A History of Work in Six Words


Throughout history, work was simply a means of survival and sustaining life, with little emphasis on career advancement or fulfillment. People engaged in tasks that were necessary for their livelihood, such as farming, construction, or sewing. However, as technology progressed in the 19th century, companies had to adapt to keep up with faster communication and transportation. This led to the rise of managerial positions and the formation of bureaucracies within large corporations. From there, the concept of a career with regular upward mobility and success became more prominent, a journey towards earning coveted titles like VP, SVP, or CEO. While many still engage in mundane or unsatisfying work, others strive to find meaning and purpose in their careers.

The 20th century witnessed a decline in organized religion and societal integration, leaving many Americans without any sense of spiritual fulfillment. In its place, work has become a driving force for some individuals, particularly those in the white-collar economy. While some employees genuinely enjoy their job, there are many who have succumbed to a cult of productivity and achievement that views finding one's vocational calling as crucial to living a fulfilling life. This has spawned a new religion that prioritizes work, career, and achievement over everything else, leading many to feel overzealous and a bit unhinged. Dubbed "works," this phenomenon is complex, rooted in the belief that work can offer the same benefits historically associated with organized religion: a sense of community, meaning, and self-realization. Paradoxically, in an era when trust is eroding in many institutions, workers expect more than ever from their employers, and the workplace has become the only community for many. This may explain why companies now feel compelled to engage in political and cultural matters.

The belief that work should be the defining characteristic of one's life has quietly influenced various aspects of modern society. This emphasis on career achievement has led to an excessive focus on education among children and parents, resulting in widespread anxiety. Among adults, it often leads to overwork at the expense of personal relationships and hobbies. The adoration of work can sometimes result in neglecting other important values and connections that contribute to a healthy life and community. However, in a society where meaningful relationships are increasingly scarce, career and work remain widespread virtues. While some surveys suggest that traditional values such as patriotism, marriage, and community are on the decline, the recognition of hard work remains strong. We seem to be on the cusp of a fourth revolution in work, and in 20 years, the history of work might be summed up in eight words, from jobs to careers to callings to... though we currently are not sure what the eighth word should be.

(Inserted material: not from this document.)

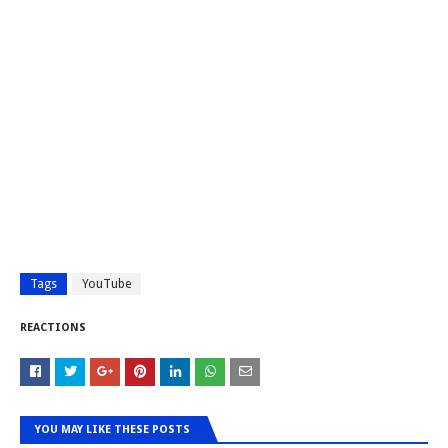
Tags
YouTube
REACTIONS
YOU MAY LIKE THESE POSTS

The world of work is currently experiencing two major changes: the rise of remote work and the emergence of generative AI. The shift to telecommuting is revolutionizing the way people work, the types of companies they start, and where they live. The consequences are far-reaching, from decreased public transit revenue to increased suburban housing prices, and may even lead to higher fertility rates among female remote workers. The rise of generative AI, such as ChatGPT and Midjourney, brings both exciting and concerning possibilities for white-collar industries, as machines become more creative and intelligent than previously thought possible. Predicting the future of these technologies is difficult, but it is likely that generative AI will become a popular consumer technology before it becomes widely used in production. As such, it may initially be used for creating content for social media and group chats before being integrated into workplaces. Overall, the changes brought about by remote work and generative AI are fascinating and unpredictable, with both positive and negative outcomes.

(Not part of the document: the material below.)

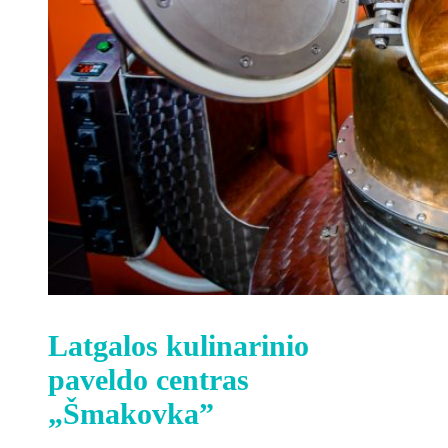
Latgalos kulinarinio
paveldo centras
„Šmakovka”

The future of work is expected to enter a new chimerical age, where humans and machines will co-produce work in almost every economic domain. As people become more fluent in the language and faculties of AI tools, it will be commonplace for architects, illustrators, consultants, writers, and even home buyers to use text-to-image AI to create and develop their ideas. Software engineers will consider AI co-programmers to be as fundamental to their work as computer keyboards. This AI-inflected work will become so ubiquitous that refusing to use such tools will seem as arbitrary as never using search engines. However, as with any technology, there may be a backlash culture and a niche market for bespoke, explicitly anti-AI products. 

But while AI has immense potential to revolutionize the workforce, it's important to acknowledge the shadow ledger of pain that often accompanies technological advancements. The steam engine shortened lives during the industrial revolution, and nuclear technology has both powered energy reactors and created atomic bombs. Similarly, the internet has made us both productive and unproductive, delighted and miserable, informed and deluded. The future of work, like everything else, will be messy, but there is hope that a chimerical age of work can coexist with a responsible and ethical approach toward technology.